Umwandlung von Miet- in Eigentumswohnungen vorläufig untersagt

Anträge auf Umwandlungen von Miet- in Eigentumswohnungen werden aber durchaus weiterhin gestellt. Zwischen November 2019 und Mitte April dieses Jahres habe es in den Gebieten Altstadt/ Neustadt und Wilhelmstadt zehn dieser Anträge gegeben, teilte der Bezirk demnach mit. Hinzukommen die Anträge auf Abgeschlossenheit. Entsprechende Bescheinigungen sind notwendig, um später aus einem Mietshaus Eigentumswohnungen zu machen.

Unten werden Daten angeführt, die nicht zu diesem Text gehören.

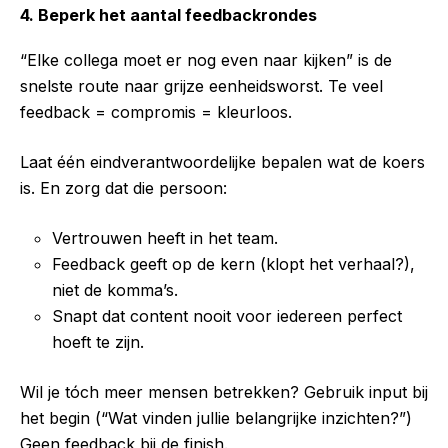
4. Beperk het aantal feedbackrondes
“Elke collega moet er nog even naar kijken” is de
snelste route naar grijze eenheidsworst. Te veel
feedback = compromis = kleurloos.
Laat één eindverantwoordelijke bepalen wat de koers
is. En zorg dat die persoon:
Vertrouwen heeft in het team.
Feedback geeft op de kern (klopt het verhaal?),
niet de komma’s.
Snapt dat content nooit voor iedereen perfect
hoeft te zijn.
Wil je tóch meer mensen betrekken? Gebruik input bij
het begin (“Wat vinden jullie belangrijke inzichten?”)
Geen feedback bij de finish.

Insgesamt wurden in den vergangenen knapp anderthalb Jahren 85 solcher Anträge gestellt, davon bereits 60 genehmigt. 38 der gestellten Anträge entfallen auf Grundstücke in den beiden vorläufigen Milieuschutz-Gebieten, von diesen seien bislang 29 positiv beschieden worden. Allerdings sei für jedes der Grundstücke „eine vorläufige Untersagung für die Umwandlung von Miet- in Eigentumswohnungen ausgesprochen“ worden.

Vorerst keine weiteren Milieuschutz-Gebiete in Spandau geplant

Dass in Spandau weiterhin kontinuierlich Miet- in Eigentumswohnungen umgewandelt werden, sei „kein gutes Zeichen für die Mieterstadt Berlin“, sagt die Abgeordnete Domer. Seit Anfang 2017 waren es im Bezirk insgesamt knapp 900. Domer hofft, dass zukünftig auch weitere Ortsteile in die Untersuchungen zum Milieuschutz einbezogen werden, als Beispiele nennt sie die Siemensstadt, die Gegend um den S-Bahnhof Stresow oder Bereiche von Staaken und Hakenfelde.

Untersuchungen, um in Spandau weitere Milieuschutz-Gebiete auszuweisen, finden laut Bezirk zurzeit jedoch nicht statt. Es gebe aber vier Beobachtungsgebiete, heißt es in der Antwort auf Domers Anfrage, in denen Indikatoren des Aufwertungspotenzials, des Aufwertungsdrucks und der Verdrängungsgefährdung regelmäßig geprüft werden.